- The Washington Times - Sunday, March 3, 2002

Markets are rapacious creditors. In the information economy, they are the most powerful regulators of financial and corporate behavior. When they see a company or a country misbehaving and turning sour, markets mercilessly apply the whip-hand and pull their investments. It's as true for Argentina as it is for Enron.
This year, as the Enron scandal moved front and center, the markets have been on the warpath even while the economic outlook has been improving.
They've pounded Tyco, PNC, JP Morgan, Global Crossing, IBM, GE, and many others in search of more honest accounting, a higher degree of corporate disclosure and governance, elevated standards for executives, and more ethical corporate-board governance.
This is the tough message of the markets that is now having a major impact on Washington policymakers. It's the good news that will ultimately transform the Enron problem into a stock-market and economic solution.
Treasury Secretary Paul O'Neill, a former CEO himself, is seeking to raise the standard for CEOs "from recklessness to negligence" in order to increase the likelihood that executives face tough punishment for problems they should have known about even if they didn't have the information. And while he hasn't proposed it, Mr. O'Neill has even floated the idea of removing liability insurance from corporate directors and officers.
Labor Secretary Elaine Chao, who has already recommended a deregulation of 401(k) accounts to permit earlier selling of investments, is also pursuing a plan to recover Enron employee retirement losses through the department's ERISA or Employee Retirement Income Security Act mandate. In a recent interview with Donald Lambro of The Washington Times, she revealed that in the past year her agency has recovered nearly $700 million that was returned to workers, while obtaining 76 indictments and 49 convictions against guilty parties.
SEC chair Harvey Pitt, who started off as a defender of the accounting profession, is now aggressively pushing the FASB (the Financial Accounting Standards Board) to force consolidated balance sheets on firms with numerous off-balance-sheet partnerships and subsidiaries. Mr. Pitt also is moving to force executives to give up cash gains made by selling their stock or options before a company collapse. "It's a simple notion of taking money that you haven't earned, and that's not the American way," he told the press.
In Congress, former SEC Chairman Arthur Levitt's proposal to prevent a conflict of interest by banning accountants from auditing and consulting with the same company is now headed for passage. Meanwhile, a House bill would require corporate officers to report company stock transactions to the SEC within 24 hours. And Rep. Mike Oxley, Ohio Republican, wants to raise the SEC budget by nearly 50 percent next year to provide for stepped-up enforcement ability and the resources it needs for additional random spot-auditing of firms.
Former presidential candidate and publishing executive Steve Forbes wants a company's accountants to be hired and fired by its board of directors' audit committee. He also believes the audit committee, not inside management, should set accountants' fees. Mr. Forbes stresses that accountants should work for the shareholders and the public.

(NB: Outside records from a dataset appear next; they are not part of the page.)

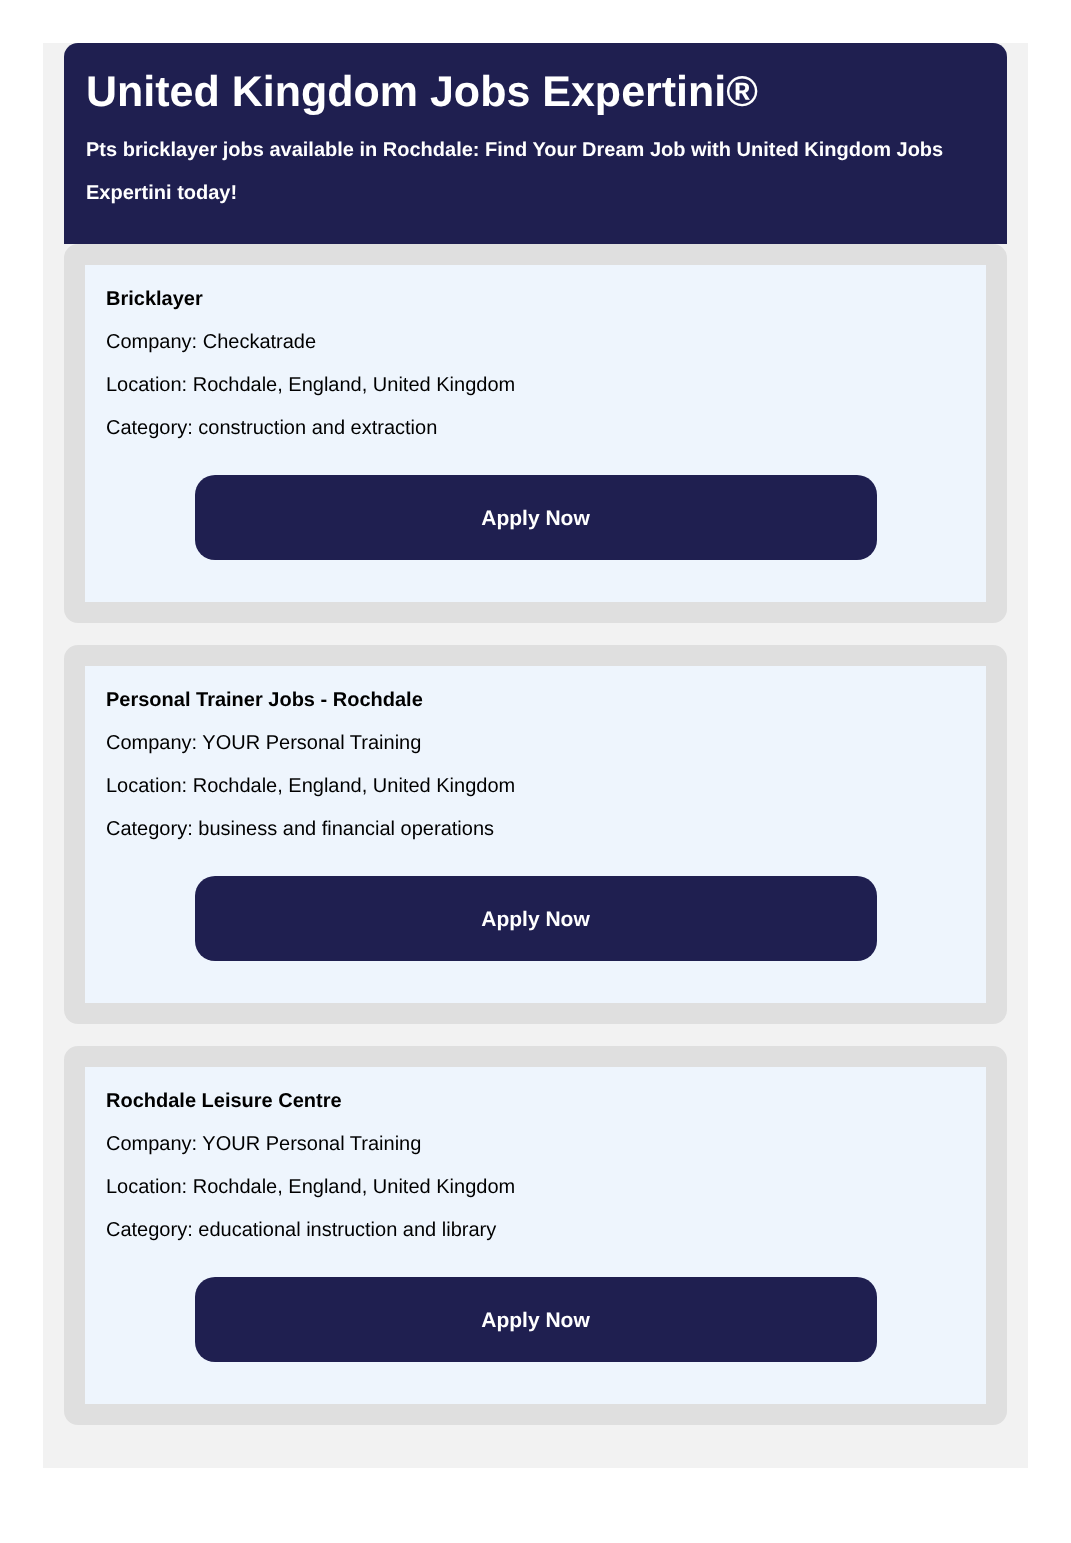United Kingdom Jobs Expertini®
Pts bricklayer jobs available in Rochdale: Find Your Dream Job with United Kingdom Jobs Expertini today!
Bricklayer
Company: Checkatrade
Location: Rochdale, England, United Kingdom
Category: construction and extraction
Apply Now
Personal Trainer Jobs - Rochdale
Company: YOUR Personal Training
Location: Rochdale, England, United Kingdom
Category: business and financial operations
Apply Now
Rochdale Leisure Centre
Company: YOUR Personal Training
Location: Rochdale, England, United Kingdom
Category: educational instruction and library
Apply Now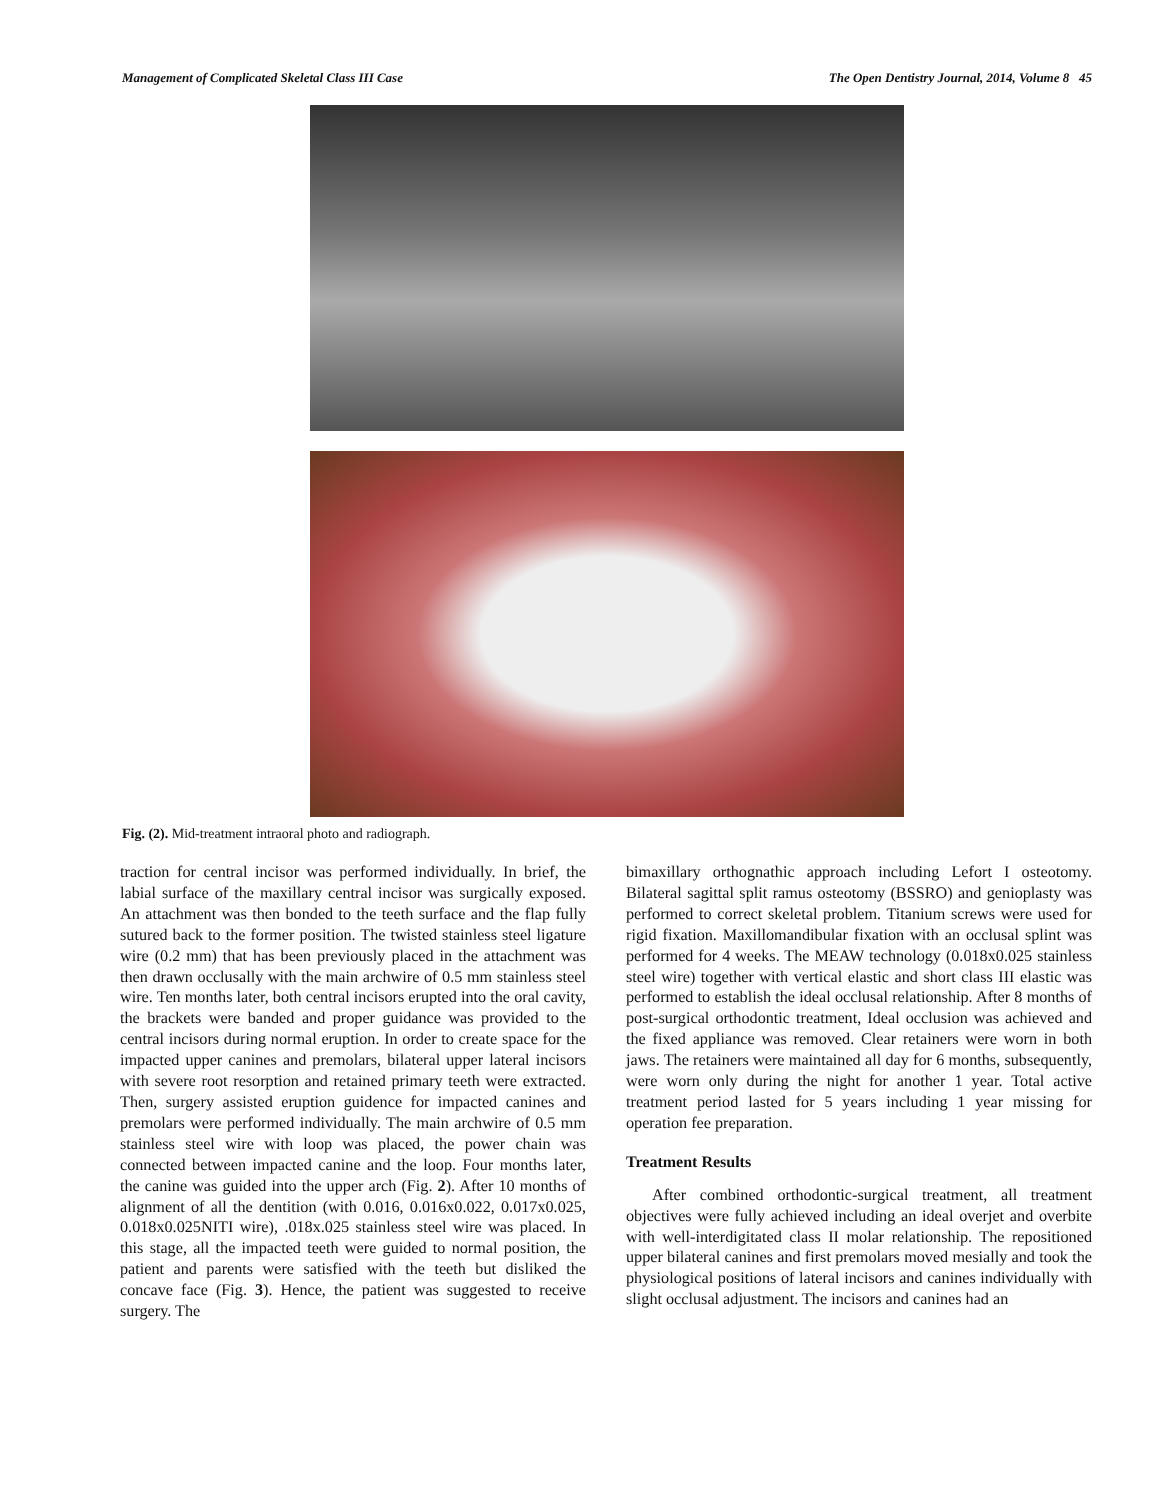Management of Complicated Skeletal Class III Case The Open Dentistry Journal, 2014, Volume 8 45
Fig. (2). Mid-treatment intraoral photo and radiograph.
traction for central incisor was performed individually. In brief, the labial surface of the maxillary central incisor was surgically exposed. An attachment was then bonded to the teeth surface and the flap fully sutured back to the former position. The twisted stainless steel ligature wire (0.2 mm) that has been previously placed in the attachment was then drawn occlusally with the main archwire of 0.5 mm stainless steel wire. Ten months later, both central incisors erupted into the oral cavity, the brackets were banded and proper guidance was provided to the central incisors during normal eruption. In order to create space for the impacted upper canines and premolars, bilateral upper lateral incisors with severe root resorption and retained primary teeth were extracted. Then, surgery assisted eruption guidence for impacted canines and premolars were performed individually. The main archwire of 0.5 mm stainless steel wire with loop was placed, the power chain was connected between impacted canine and the loop. Four months later, the canine was guided into the upper arch (Fig. 2). After 10 months of alignment of all the dentition (with 0.016, 0.016x0.022, 0.017x0.025, 0.018x0.025NITI wire), .018x.025 stainless steel wire was placed. In this stage, all the impacted teeth were guided to normal position, the patient and parents were satisfied with the teeth but disliked the concave face (Fig. 3). Hence, the patient was suggested to receive surgery. The
bimaxillary orthognathic approach including Lefort I osteotomy. Bilateral sagittal split ramus osteotomy (BSSRO) and genioplasty was performed to correct skeletal problem. Titanium screws were used for rigid fixation. Maxillomandibular fixation with an occlusal splint was performed for 4 weeks. The MEAW technology (0.018x0.025 stainless steel wire) together with vertical elastic and short class III elastic was performed to establish the ideal occlusal relationship. After 8 months of post-surgical orthodontic treatment, Ideal occlusion was achieved and the fixed appliance was removed. Clear retainers were worn in both jaws. The retainers were maintained all day for 6 months, subsequently, were worn only during the night for another 1 year. Total active treatment period lasted for 5 years including 1 year missing for operation fee preparation.
Treatment Results
After combined orthodontic-surgical treatment, all treatment objectives were fully achieved including an ideal overjet and overbite with well-interdigitated class II molar relationship. The repositioned upper bilateral canines and first premolars moved mesially and took the physiological positions of lateral incisors and canines individually with slight occlusal adjustment. The incisors and canines had an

All these reform proposals have considerable merit. But nothing will force the executive mind more toward truth and transparency than a tough white-collar criminal and civil prosecution including jail time by the Justice Department and the SEC. This will create the ultimate incentive for executives, accountants, lawyers, and bankers to clearly distinguish between right and wrong in their business dealings.
Right now many investors, entrepreneurs, and small-business owners fear that the system has been rigged against them by big business, big accountants, big law firms, and big banks. If the U.S. stock market and economy are to function prosperously in the years ahead, a strong reform plan for honest accounting, ethical governance and transparent disclosure must be quickly put into place in order to restore confidence in the system.
Just as with any national scandal, the potential for overregulation and over-legislation remains a risk. That is why government policymakers should listen carefully to the reform message coming from the markets, and then help the markets weed out the bad apples who are not playing by the rules.
Above all, Washington must take great care not to throw out the economic-recovery baby with the dirty-accounting bathwater.

Lawrence Kudlow is a nationally syndicated columnist.